Maintain replicas of origin/metadata and use geo-DNS or global LB for locality.

Rough capacity & cluster sizing (Option B ≈ 100k concurrent)

These are just rough numbers, tune with load tests.

CDN: design for tens of Gbps - offload 90–99% to CDN.
Some major CDN providers include Cloudflare, Akamai, Amazon CloudFront, Google Cloud CDN, Microsoft Azure CDN and Fastly.

K8s origin & API tier:

ballpark numbers: 100–300 pods across regions. Pod size ~0.5–1 vCPU, 1–2 GiB memory.
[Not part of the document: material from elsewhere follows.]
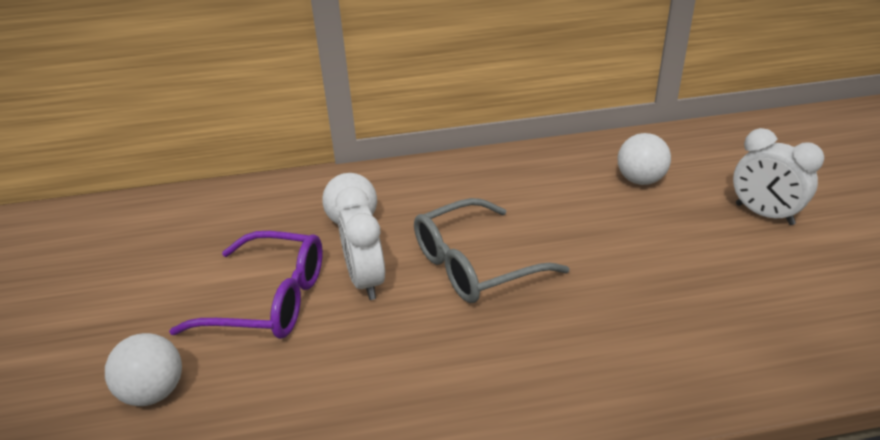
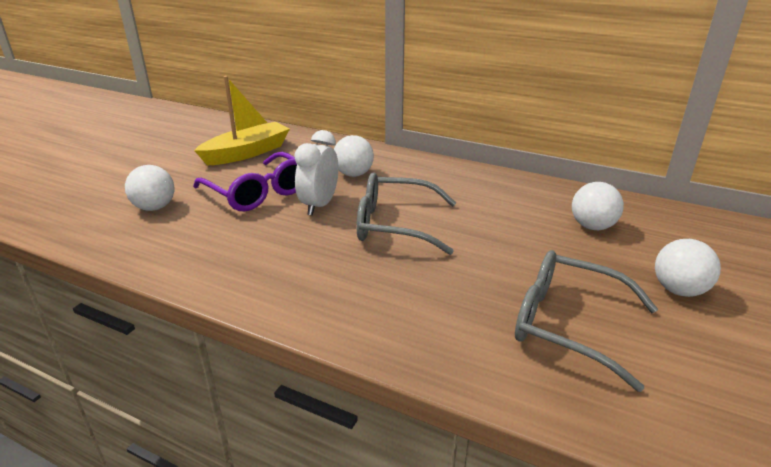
camera: 35 degrees right, 5 degrees down
(176, 250) = (247, 153): none -> yellow boat
(733, 293) = (567, 324): none -> grey glasses
(764, 214) = (678, 290): white clock -> white ball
Ingress / API layer: use dedicated nodepool; 10–30 nodes (n1-standard-8 or similar).

Transcoding:

Transcoding is required for converting the content into multiple renditions to support adaptive bitrate streaming (HLS/DASH).

For VOD(Video on Demand): ephemeral workers - spawn jobs as needed; use large node pools for burst.

For live: GPU nodes; count depends on encoding profile (1 GPU can serve X concurrent streams). Example: 8–32 GPU nodes.

Cache / Redis: Clustered Redis (HA) with enough memory to hold hot manifests and sessions.

DB:

Metadata DB (Postgres/Cockroach) in HA with read replicas.
Analytics DB separated (Clickhouse / BigQuery).

Nodes:

Per region: multiple node pools - small for frontend, medium for workers, large/GPU for transcoding.

Example region sizing: 50–150 nodes depending on workload mix.

Network & egress: plan for high outgoing bandwidth; use cloud egress plans and CDN for cost control.

Resilience & availability

Multi-AZ per region, multi-region failover for critical services.
Cross-region replication for metadata (or active-passive with fast failover).
Use etcd backup snapshots and automated restore tests for control plane.
Use health probes, circuit breakers, retries on network calls.

Security & costs

Offload public traffic to CDN to reduce egress and node count.
Use signed URLs so the origin is not overwhelmed.
Add WAF and DDoS protection (Cloud provider + CDN).
Use fine-grained RBAC, network policies, and secrets manager (K8s Secrets + KMS).

Observability & SLOs

1.Instrument player and backend: latency, buffering ratio, startup time, bitrate changes.

2.Collect metrics: CDN hit/miss rate, origin QPS, transcoder queue length, error rates.

3.Define SLOs: e.g., 99.5% play success, <2s startup for 95th percentile.

CI/CD & Operational Playbooks

1.GitOps (ArgoCD) for manifests; Helm for templating.

2.Canary/blue-green rollouts for topology changes.

3.Chaos tests for resilience (chaos monkey, pod/node kills).

4.Run load tests (Gatling, Locust) with realistic CDN bypass to measure origin load.

Quick variants by assumption

1.Option A (10k concurrent) - Single region, 10–30 nodes, small transcode fleet, CDN still mandatory.

2.Option C (1M concurrent) - Multi-region, several large clusters, massive CDN footprint, significant investment in edge infra, likely multi-cloud or many POPs.